- Your assignment -
Word for word, restate every line from the one with "diferit in functie" through the end of the records below, both included, and add nothing.

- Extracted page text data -
╭──

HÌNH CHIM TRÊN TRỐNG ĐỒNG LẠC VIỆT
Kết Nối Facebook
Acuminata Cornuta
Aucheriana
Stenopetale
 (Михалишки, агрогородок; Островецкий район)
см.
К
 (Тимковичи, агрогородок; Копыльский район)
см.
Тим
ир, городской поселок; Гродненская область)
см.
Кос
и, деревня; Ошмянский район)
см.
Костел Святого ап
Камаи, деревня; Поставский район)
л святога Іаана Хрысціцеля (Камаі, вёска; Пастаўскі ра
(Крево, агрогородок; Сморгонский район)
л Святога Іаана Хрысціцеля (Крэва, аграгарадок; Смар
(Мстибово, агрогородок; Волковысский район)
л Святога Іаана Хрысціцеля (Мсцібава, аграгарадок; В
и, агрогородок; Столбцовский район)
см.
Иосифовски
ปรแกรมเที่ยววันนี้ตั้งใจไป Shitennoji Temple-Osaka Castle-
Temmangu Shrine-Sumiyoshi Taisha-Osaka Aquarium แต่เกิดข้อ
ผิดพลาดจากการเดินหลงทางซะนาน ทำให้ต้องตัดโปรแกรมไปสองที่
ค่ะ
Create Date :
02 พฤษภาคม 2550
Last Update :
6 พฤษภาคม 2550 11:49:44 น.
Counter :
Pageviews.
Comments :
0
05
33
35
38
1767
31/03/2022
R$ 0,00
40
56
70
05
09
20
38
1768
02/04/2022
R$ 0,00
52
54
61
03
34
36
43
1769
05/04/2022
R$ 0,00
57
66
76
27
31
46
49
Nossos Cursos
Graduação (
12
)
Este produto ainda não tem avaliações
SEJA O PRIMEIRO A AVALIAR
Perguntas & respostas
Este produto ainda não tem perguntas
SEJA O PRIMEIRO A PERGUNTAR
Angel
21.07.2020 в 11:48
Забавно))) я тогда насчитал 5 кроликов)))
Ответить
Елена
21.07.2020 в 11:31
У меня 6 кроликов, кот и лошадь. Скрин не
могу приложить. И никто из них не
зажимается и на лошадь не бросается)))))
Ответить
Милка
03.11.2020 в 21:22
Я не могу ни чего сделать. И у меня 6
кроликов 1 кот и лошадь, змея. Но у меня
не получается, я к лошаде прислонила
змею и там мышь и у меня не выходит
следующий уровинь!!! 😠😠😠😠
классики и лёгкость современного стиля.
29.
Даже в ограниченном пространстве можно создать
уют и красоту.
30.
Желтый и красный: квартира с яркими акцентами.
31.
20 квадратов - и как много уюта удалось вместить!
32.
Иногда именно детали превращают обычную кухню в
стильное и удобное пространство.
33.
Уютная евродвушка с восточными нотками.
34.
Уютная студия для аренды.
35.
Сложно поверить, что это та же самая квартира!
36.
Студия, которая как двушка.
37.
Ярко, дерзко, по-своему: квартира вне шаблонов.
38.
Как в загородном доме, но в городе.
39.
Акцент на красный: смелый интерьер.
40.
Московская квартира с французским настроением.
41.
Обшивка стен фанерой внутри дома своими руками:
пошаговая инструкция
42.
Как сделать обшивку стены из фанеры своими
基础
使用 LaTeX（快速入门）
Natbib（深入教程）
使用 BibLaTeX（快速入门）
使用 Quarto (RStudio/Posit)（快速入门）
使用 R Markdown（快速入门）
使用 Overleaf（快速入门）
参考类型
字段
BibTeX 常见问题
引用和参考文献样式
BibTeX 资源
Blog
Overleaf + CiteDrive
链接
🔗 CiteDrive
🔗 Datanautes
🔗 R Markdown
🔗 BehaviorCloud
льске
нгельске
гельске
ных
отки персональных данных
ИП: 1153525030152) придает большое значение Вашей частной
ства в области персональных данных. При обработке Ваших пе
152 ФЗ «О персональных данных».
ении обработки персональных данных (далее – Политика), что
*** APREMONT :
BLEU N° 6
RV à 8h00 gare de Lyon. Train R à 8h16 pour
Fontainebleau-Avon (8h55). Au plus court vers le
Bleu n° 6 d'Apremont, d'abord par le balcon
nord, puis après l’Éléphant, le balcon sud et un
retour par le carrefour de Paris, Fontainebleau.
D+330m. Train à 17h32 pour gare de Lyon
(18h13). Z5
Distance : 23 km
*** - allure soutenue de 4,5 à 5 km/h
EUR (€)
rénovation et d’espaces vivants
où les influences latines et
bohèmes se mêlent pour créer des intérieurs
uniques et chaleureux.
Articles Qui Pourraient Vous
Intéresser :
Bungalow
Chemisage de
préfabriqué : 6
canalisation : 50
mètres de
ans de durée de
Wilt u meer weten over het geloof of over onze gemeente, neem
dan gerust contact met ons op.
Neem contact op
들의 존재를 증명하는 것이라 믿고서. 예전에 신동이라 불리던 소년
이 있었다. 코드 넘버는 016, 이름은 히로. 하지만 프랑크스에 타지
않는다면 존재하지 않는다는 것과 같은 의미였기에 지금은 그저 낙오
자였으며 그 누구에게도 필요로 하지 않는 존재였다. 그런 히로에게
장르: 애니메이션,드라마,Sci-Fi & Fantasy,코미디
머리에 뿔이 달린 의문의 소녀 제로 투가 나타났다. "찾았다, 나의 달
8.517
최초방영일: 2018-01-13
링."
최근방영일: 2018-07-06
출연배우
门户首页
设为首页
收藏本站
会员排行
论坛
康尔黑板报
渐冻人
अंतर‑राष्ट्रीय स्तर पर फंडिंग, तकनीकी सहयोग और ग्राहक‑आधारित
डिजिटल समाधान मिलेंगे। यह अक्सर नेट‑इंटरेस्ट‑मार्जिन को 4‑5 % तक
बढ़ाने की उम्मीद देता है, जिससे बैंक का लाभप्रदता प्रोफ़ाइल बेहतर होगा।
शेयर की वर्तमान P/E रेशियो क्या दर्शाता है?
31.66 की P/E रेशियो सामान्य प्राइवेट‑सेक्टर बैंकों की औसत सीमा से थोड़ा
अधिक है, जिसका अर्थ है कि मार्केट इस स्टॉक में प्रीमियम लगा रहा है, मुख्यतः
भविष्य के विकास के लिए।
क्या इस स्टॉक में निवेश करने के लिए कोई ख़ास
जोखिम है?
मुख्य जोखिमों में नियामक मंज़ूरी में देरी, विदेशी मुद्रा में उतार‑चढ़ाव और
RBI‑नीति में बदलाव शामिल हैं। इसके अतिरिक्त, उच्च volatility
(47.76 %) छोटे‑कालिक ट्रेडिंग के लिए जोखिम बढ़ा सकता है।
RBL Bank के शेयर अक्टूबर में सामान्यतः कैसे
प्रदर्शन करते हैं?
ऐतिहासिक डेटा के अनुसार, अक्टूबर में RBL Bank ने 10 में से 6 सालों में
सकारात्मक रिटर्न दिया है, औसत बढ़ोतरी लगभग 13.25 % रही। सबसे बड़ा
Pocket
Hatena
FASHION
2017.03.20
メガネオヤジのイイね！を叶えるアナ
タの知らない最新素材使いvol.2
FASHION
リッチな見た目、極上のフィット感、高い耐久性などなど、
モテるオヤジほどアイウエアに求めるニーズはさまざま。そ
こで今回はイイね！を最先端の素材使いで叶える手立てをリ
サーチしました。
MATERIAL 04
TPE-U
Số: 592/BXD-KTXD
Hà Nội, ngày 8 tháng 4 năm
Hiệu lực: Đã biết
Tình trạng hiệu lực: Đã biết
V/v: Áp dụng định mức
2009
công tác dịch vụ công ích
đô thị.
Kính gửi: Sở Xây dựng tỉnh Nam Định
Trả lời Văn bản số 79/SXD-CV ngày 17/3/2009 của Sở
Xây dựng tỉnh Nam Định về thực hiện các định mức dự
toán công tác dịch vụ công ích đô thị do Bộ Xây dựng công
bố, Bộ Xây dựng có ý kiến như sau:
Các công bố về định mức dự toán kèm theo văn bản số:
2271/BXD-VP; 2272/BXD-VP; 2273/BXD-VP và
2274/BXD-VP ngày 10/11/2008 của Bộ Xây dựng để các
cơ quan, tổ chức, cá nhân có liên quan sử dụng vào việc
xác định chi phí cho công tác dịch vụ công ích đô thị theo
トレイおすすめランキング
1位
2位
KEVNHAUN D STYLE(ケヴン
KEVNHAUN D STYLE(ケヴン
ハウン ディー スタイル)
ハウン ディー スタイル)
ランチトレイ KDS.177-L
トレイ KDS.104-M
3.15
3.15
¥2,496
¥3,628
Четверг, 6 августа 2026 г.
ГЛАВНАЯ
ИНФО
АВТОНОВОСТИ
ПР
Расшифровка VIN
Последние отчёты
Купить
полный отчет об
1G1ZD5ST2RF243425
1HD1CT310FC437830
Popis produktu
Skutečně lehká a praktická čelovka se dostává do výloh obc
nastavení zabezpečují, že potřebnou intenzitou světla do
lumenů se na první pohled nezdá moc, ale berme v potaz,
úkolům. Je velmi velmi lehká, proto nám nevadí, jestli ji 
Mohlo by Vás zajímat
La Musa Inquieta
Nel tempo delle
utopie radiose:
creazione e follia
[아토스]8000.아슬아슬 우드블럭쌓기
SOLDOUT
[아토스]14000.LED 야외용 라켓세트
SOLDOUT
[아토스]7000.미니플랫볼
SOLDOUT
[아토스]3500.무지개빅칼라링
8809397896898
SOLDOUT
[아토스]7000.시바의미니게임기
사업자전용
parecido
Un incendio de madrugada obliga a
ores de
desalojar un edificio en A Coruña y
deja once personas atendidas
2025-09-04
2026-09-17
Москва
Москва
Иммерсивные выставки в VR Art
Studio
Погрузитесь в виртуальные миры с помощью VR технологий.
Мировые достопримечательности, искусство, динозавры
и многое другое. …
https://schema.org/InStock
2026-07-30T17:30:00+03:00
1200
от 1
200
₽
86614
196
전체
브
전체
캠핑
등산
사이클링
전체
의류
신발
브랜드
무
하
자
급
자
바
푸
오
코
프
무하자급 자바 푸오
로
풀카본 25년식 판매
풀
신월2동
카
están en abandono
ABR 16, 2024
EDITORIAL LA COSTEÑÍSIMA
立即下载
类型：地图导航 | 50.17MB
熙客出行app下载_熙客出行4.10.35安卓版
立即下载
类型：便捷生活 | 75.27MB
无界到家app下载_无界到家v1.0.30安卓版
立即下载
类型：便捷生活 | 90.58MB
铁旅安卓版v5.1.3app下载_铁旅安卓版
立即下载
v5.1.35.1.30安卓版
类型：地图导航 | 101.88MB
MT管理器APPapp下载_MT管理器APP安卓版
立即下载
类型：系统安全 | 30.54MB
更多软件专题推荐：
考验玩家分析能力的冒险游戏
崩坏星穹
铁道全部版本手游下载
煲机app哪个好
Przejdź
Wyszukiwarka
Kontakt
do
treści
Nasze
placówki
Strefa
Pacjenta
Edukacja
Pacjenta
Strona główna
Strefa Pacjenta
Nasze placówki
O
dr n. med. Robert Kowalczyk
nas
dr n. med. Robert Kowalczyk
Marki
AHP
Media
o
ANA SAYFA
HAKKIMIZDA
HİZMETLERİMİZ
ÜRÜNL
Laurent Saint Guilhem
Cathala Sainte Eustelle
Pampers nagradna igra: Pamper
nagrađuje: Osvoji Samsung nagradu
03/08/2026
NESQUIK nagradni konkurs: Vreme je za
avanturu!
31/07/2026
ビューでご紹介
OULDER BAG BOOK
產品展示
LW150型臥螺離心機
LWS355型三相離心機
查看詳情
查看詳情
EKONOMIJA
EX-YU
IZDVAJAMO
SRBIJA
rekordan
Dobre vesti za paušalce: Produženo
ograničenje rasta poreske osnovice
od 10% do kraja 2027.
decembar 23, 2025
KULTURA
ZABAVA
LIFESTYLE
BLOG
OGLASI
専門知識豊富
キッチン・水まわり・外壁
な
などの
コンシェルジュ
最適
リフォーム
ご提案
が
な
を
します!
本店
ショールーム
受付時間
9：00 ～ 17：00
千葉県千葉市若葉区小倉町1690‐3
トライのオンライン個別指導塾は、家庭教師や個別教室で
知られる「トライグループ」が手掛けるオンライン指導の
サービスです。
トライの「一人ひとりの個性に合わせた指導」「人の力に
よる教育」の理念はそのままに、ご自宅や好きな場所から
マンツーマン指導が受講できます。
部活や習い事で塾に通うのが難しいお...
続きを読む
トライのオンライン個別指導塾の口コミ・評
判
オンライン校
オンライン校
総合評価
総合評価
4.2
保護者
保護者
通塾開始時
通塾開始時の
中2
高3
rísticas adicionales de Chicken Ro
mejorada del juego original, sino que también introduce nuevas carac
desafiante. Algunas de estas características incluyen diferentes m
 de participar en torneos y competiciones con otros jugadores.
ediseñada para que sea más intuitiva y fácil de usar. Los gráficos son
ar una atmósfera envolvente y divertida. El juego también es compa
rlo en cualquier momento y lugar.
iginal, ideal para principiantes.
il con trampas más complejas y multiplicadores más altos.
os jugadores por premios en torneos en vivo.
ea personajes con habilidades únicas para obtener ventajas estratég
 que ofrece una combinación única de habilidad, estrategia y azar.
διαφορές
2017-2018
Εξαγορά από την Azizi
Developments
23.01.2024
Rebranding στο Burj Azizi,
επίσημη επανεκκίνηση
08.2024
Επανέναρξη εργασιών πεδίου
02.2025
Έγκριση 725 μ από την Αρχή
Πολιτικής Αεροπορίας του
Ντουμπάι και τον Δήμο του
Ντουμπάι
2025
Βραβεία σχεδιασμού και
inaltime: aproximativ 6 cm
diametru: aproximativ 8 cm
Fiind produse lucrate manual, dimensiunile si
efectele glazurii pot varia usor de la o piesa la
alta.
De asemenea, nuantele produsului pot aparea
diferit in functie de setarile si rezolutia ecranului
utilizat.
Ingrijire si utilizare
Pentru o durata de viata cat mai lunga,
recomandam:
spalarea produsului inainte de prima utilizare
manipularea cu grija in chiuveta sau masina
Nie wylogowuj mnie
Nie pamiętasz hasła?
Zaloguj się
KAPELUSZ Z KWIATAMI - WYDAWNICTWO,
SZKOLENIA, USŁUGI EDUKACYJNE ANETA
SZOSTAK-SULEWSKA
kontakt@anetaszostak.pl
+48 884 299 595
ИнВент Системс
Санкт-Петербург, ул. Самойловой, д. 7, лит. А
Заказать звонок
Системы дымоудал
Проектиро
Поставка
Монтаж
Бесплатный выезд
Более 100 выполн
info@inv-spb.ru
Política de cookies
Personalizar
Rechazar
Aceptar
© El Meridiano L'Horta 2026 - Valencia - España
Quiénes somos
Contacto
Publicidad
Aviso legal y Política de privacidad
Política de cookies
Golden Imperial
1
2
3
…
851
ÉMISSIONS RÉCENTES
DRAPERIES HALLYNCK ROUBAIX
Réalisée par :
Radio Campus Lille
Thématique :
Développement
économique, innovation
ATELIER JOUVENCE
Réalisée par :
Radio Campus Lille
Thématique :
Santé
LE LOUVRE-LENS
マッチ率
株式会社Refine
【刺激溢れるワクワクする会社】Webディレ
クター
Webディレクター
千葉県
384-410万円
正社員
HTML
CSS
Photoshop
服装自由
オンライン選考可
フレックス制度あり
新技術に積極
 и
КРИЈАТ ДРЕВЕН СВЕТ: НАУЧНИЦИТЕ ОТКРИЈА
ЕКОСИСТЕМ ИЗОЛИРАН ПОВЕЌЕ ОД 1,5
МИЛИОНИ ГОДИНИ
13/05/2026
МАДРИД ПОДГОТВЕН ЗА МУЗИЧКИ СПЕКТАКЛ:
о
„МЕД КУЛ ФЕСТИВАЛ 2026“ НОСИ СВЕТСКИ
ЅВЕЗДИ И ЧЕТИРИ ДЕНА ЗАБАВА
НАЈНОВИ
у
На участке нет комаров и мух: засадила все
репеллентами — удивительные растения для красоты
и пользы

╰──

- Exercise result -
diferit in functie de setarile si rezolutia ecranului
utilizat.
Ingrijire si utilizare
Pentru o durata de viata cat mai lunga,
recomandam:
spalarea produsului inainte de prima utilizare
manipularea cu grija in chiuveta sau masina
Nie wylogowuj mnie
Nie pamiętasz hasła?
Zaloguj się
KAPELUSZ Z KWIATAMI - WYDAWNICTWO,
SZKOLENIA, USŁUGI EDUKACYJNE ANETA
SZOSTAK-SULEWSKA
kontakt@anetaszostak.pl
+48 884 299 595
ИнВент Системс
Санкт-Петербург, ул. Самойловой, д. 7, лит. А
Заказать звонок
Системы дымоудал
Проектиро
Поставка
Монтаж
Бесплатный выезд
Более 100 выполн
info@inv-spb.ru
Política de cookies
Personalizar
Rechazar
Aceptar
© El Meridiano L'Horta 2026 - Valencia - España
Quiénes somos
Contacto
Publicidad
Aviso legal y Política de privacidad
Política de cookies
Golden Imperial
1
2
3
…
851
ÉMISSIONS RÉCENTES
DRAPERIES HALLYNCK ROUBAIX
Réalisée par :
Radio Campus Lille
Thématique :
Développement
économique, innovation
ATELIER JOUVENCE
Réalisée par :
Radio Campus Lille
Thématique :
Santé
LE LOUVRE-LENS
マッチ率
株式会社Refine
【刺激溢れるワクワクする会社】Webディレ
クター
Webディレクター
千葉県
384-410万円
正社員
HTML
CSS
Photoshop
服装自由
オンライン選考可
フレックス制度あり
新技術に積極
 и
КРИЈАТ ДРЕВЕН СВЕТ: НАУЧНИЦИТЕ ОТКРИЈА
ЕКОСИСТЕМ ИЗОЛИРАН ПОВЕЌЕ ОД 1,5
МИЛИОНИ ГОДИНИ
13/05/2026
МАДРИД ПОДГОТВЕН ЗА МУЗИЧКИ СПЕКТАКЛ:
о
„МЕД КУЛ ФЕСТИВАЛ 2026“ НОСИ СВЕТСКИ
ЅВЕЗДИ И ЧЕТИРИ ДЕНА ЗАБАВА
НАЈНОВИ
у
На участке нет комаров и мух: засадила все
репеллентами — удивительные растения для красоты
и пользы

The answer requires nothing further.